→ What you should do
Nothing but the lines below from the one holding "middle pip: (209, 253)" up to and including the one holding "pinky mcp: (245, 724)" should be copied, exactly and without pictures.

Segment Start: Record set

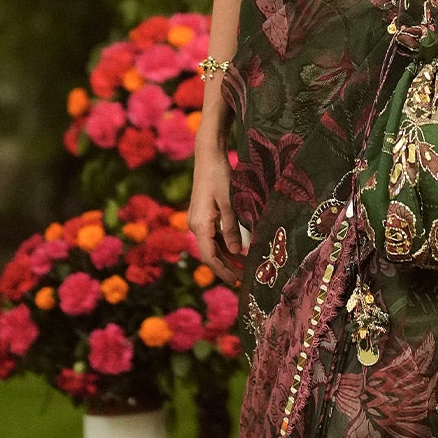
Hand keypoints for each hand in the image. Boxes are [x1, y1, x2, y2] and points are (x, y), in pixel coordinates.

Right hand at [187, 136, 245, 285]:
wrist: (208, 156)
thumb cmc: (220, 176)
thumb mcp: (229, 203)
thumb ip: (232, 228)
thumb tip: (237, 252)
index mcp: (200, 225)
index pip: (210, 256)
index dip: (222, 271)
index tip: (235, 281)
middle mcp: (195, 225)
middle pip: (209, 253)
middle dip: (225, 267)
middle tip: (242, 278)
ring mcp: (197, 220)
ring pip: (211, 245)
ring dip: (225, 256)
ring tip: (242, 267)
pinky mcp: (202, 214)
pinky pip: (212, 235)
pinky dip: (223, 244)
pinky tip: (236, 250)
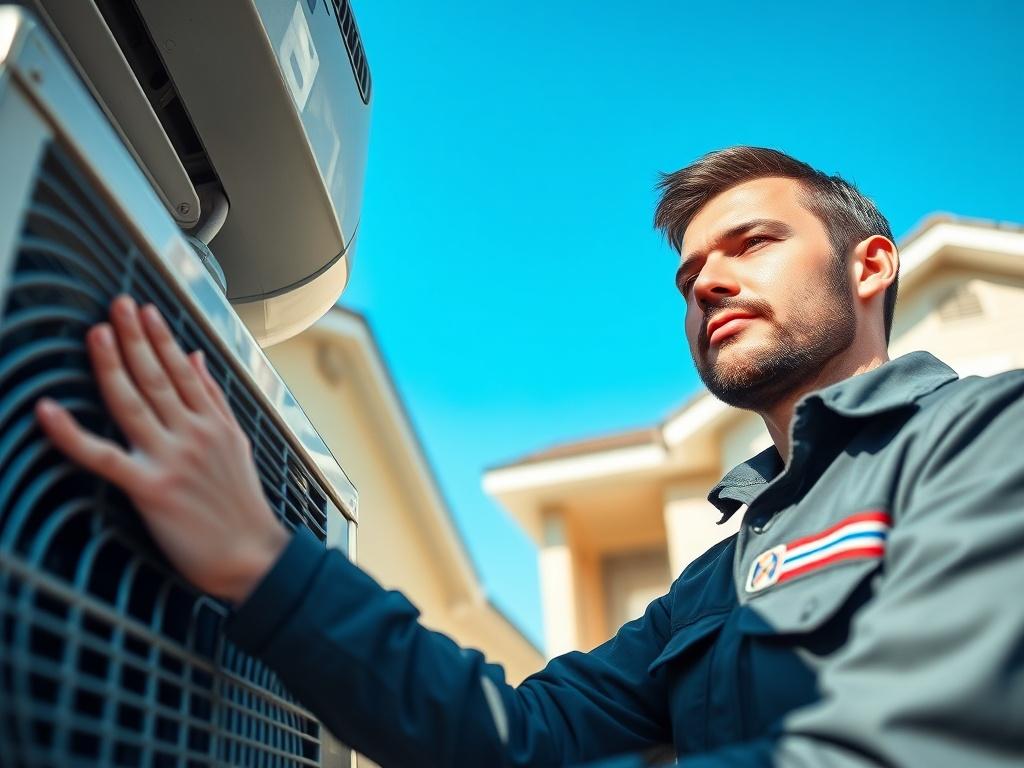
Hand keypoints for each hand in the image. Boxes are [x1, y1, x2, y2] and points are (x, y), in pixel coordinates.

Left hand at [34, 295, 288, 604]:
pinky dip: (71, 433)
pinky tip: (49, 410)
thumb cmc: (243, 507)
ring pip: (132, 402)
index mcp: (212, 424)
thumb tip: (196, 360)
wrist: (253, 556)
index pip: (182, 370)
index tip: (144, 311)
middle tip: (117, 305)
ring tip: (97, 332)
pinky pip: (102, 456)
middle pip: (156, 376)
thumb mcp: (237, 444)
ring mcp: (171, 458)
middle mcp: (192, 434)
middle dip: (134, 336)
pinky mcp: (150, 487)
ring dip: (111, 363)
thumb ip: (215, 399)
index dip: (160, 337)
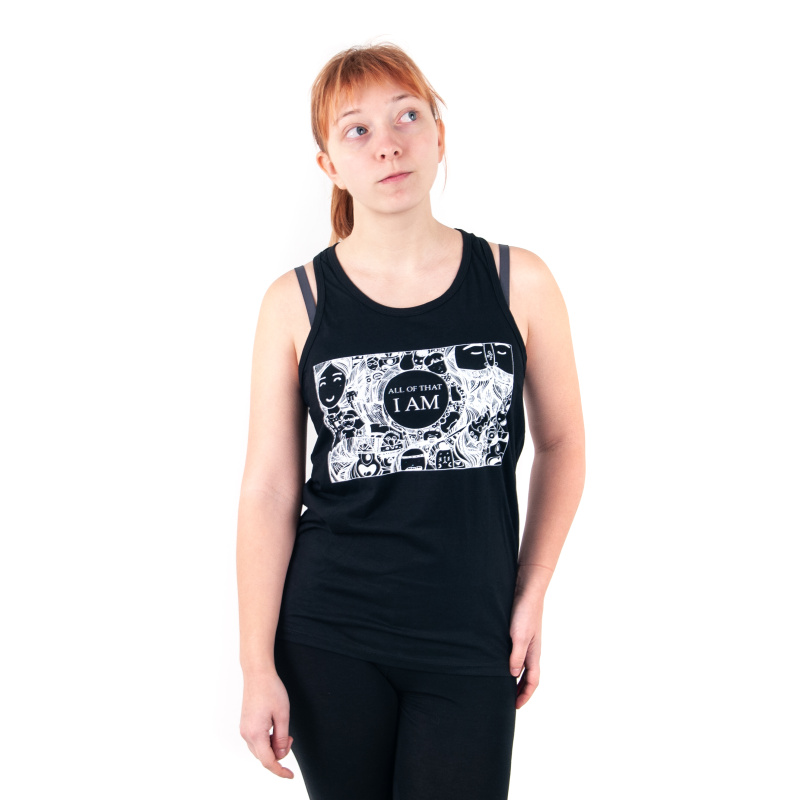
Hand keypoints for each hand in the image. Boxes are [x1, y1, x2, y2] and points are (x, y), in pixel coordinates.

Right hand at [240, 670, 295, 778]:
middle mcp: (247, 734)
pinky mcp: (245, 724)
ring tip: (283, 730)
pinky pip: (256, 741)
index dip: (280, 771)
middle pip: (263, 756)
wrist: (257, 674)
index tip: (290, 775)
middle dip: (279, 753)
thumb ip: (282, 737)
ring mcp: (244, 729)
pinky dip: (267, 740)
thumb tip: (281, 754)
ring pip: (259, 749)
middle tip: (289, 737)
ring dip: (273, 746)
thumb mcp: (282, 714)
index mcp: (256, 733)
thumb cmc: (271, 690)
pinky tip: (274, 728)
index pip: (268, 761)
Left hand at [508, 591, 542, 709]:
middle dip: (520, 690)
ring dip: (515, 677)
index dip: (525, 695)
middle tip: (509, 701)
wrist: (527, 589)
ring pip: (522, 665)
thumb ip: (517, 656)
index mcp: (534, 653)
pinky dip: (510, 662)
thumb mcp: (519, 636)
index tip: (515, 707)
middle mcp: (531, 649)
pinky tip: (499, 660)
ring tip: (503, 684)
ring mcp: (526, 641)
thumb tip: (513, 675)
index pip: (532, 681)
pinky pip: (515, 653)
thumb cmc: (524, 612)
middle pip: (528, 676)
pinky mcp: (518, 631)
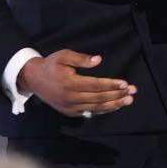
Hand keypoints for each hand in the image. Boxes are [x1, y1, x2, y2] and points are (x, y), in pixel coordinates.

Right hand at [18, 49, 135, 117]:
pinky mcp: (69, 112)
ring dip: (113, 105)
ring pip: (95, 108)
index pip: (95, 85)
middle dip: (117, 95)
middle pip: (98, 98)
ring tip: (128, 101)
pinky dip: (103, 110)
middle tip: (133, 92)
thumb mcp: (63, 55)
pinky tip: (114, 106)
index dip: (111, 85)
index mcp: (69, 83)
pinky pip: (89, 112)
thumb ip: (81, 58)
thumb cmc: (51, 64)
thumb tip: (98, 60)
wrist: (33, 79)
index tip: (125, 83)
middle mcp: (70, 98)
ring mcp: (70, 107)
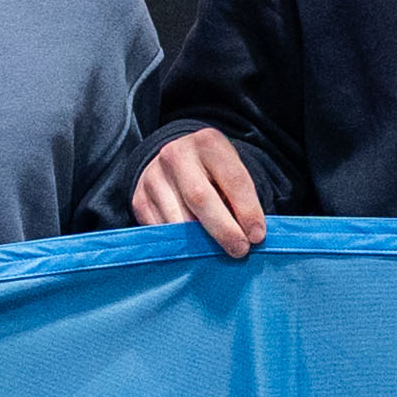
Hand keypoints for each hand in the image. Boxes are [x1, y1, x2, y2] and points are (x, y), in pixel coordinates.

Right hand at [135, 127, 268, 255]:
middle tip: (240, 250)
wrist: (174, 160)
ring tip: (217, 254)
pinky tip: (193, 250)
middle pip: (201, 198)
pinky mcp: (139, 198)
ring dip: (201, 243)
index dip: (248, 210)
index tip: (257, 236)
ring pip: (178, 219)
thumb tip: (250, 237)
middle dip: (224, 230)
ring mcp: (154, 176)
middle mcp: (176, 155)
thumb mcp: (229, 172)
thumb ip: (239, 198)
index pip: (233, 179)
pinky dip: (179, 245)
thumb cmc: (213, 172)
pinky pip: (161, 230)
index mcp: (208, 143)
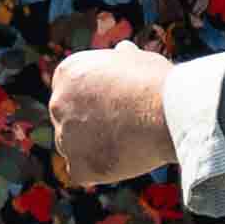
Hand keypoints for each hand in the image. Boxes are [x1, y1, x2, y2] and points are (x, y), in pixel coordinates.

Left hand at [43, 41, 182, 189]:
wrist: (167, 113)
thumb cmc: (156, 83)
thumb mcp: (139, 60)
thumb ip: (122, 59)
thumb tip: (122, 51)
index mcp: (67, 73)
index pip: (71, 92)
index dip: (93, 102)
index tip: (115, 107)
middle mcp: (57, 103)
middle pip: (69, 120)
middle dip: (89, 125)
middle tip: (122, 127)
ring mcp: (65, 136)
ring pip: (74, 147)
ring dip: (93, 148)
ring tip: (126, 143)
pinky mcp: (78, 165)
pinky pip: (82, 172)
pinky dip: (98, 170)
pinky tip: (120, 160)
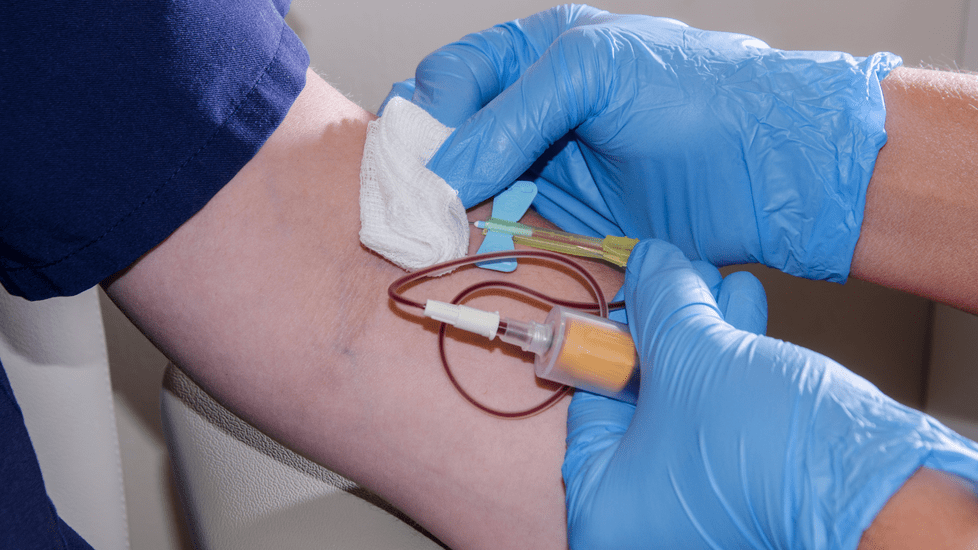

Segment End: Record set

→ Result below
middle pip: (209, 253)
middle dip: (225, 267)
middle tip: (242, 278)
ring mcp: (197, 220)
ring pip: (211, 245)
ring dip: (225, 256)
ring tip: (242, 267)
pinky mcp: (202, 214)
pinky pip: (212, 235)
pinky dip: (223, 244)
pinky tip: (236, 250)
Hand keypoints for each hand in the image. Boxes are [x1, y1, x2, y2] and points are (x, y), in pixel coordinates.

Left hand at [34, 295, 288, 604]:
pinky dip: (71, 433)
pinky tip: (49, 410)
thumb cmc: (243, 507)
ring pip: (132, 402)
index mcp: (212, 424)
thumb tip: (196, 360)
wrist: (253, 556)
index pip: (182, 370)
index tip: (144, 311)
middle tip: (117, 305)
ring tip: (97, 332)
pinky pip: (102, 456)
middle pip: (156, 376)
thumb mcp: (237, 444)
ring mcp: (171, 458)
middle mcp: (192, 434)
middle dip: (134, 336)
pinky mcp: (150, 487)
ring dip: (111, 363)
thumb ip: (215, 399)
index dip: (160, 337)
Hand keypoints for each hand in the image. Boxes are [x1, y1, x2, y2] and points are (x, y), in pixel coordinates.

Right hand at [240, 670, 295, 778]:
middle mcp: (247, 734)
pinky mcp: (245, 724)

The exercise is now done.